Conrad Black: Oliphant/Mulroney is nothing like Frost/Nixon

The comparisons in the Canadian media between Brian Mulroney’s appearance at the Oliphant Commission and Richard Nixon’s encounter with David Frost are almost entirely unfounded. Nixon had a more tenuous claim to innocence of wrongdoing, and although the interviews were sold as “the only trial Nixon will ever face,” he was not a sworn witness.

It is scandalous that Brian Mulroney is still being harassed over these accusations, 17 years after leaving office. He has acknowledged that it was not an image-building act to accept suitcases of cash, and to be late declaring them on his income tax return. But he had left office and there has never been any evidence that he did anything inappropriate to promote the unlikely “Bear Head” project being championed by his financial benefactor, Karlheinz Schreiber.

The Canadian government should not have been manipulated into public hearings by an amiable scoundrel like Schreiber, and Stephen Harper should not have alienated the sizeable number of Conservatives who support and admire the former leader. He was a very competent prime minister, and was the first Conservative leader since Sir John A. Macdonald to win two consecutive majority governments, and to defeat the Liberals in Quebec. (I discount Sir Robert L. Borden, who led a coalition to re-election in 1917, and John Diefenbaker, whose 50 Quebec MPs in 1958 were an outright gift from premier Maurice Duplessis.)

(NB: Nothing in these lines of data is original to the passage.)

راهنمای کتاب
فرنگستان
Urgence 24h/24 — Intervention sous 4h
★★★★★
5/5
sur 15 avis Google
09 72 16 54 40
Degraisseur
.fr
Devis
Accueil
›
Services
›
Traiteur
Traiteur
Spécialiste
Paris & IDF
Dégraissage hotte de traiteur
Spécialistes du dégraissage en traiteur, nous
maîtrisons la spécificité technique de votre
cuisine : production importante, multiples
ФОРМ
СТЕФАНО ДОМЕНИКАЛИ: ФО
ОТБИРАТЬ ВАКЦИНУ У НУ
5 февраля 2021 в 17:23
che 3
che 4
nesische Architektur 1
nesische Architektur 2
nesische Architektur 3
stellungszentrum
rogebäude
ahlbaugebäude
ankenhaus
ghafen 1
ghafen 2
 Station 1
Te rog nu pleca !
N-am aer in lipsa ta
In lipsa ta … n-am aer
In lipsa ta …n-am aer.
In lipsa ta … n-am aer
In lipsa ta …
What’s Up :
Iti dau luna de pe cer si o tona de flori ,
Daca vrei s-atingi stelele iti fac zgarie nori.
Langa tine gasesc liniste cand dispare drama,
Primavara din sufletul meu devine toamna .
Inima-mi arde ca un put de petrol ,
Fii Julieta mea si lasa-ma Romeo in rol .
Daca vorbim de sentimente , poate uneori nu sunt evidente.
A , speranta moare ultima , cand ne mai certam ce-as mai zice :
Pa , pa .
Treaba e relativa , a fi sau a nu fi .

Publicly telling caucus members not to speak with a former prime minister of their own party is pretty shabby and ungrateful treatment of someone who deserves every presumption of legal, if not optically impeccable, conduct.

The Schreiber saga is an entertaining farce, orchestrated by his resourceful lawyer, Eddie Greenspan, as he recovered Schreiber from the airport where a platoon of Mounted Police were about to put him on an airplane to Germany after his last appeal was rejected. The government had to avoid seeming to deport an accuser of a former prime minister, but all these matters should have been, and I presume, were, dealt with by normal police investigations. So the government could (and should) have just released the police report without comment, conducted Schreiber to his reluctant homecoming and spared Brian Mulroney a sequel of the disgraceful Airbus persecution.

This seems to be the kernel of the problem, a demented insistence that the money from Schreiber had to do with Airbus. I am not an expert on this case, but I have heard of no evidence of that, and

Schreiber is certainly imaginative enough to claim it if he could. The Airbus allegation was a partisan smear job in which the federal police were effectively directed by a gonzo Globe and Mail reporter. Brian Mulroney was quite right not to volunteer anything about Schreiber to the government’s lawyers. He was answering hostile questions about Airbus from people desperately trying to justify the government’s false accusation that he had taken a bribe. He was not giving a stream-of-consciousness musing on his career with confessional overtones, and Justice Oliphant’s question about why he did not reveal the Schreiber connection to his interrogators was bizarre. The answer is obvious and there is nothing wrong with it.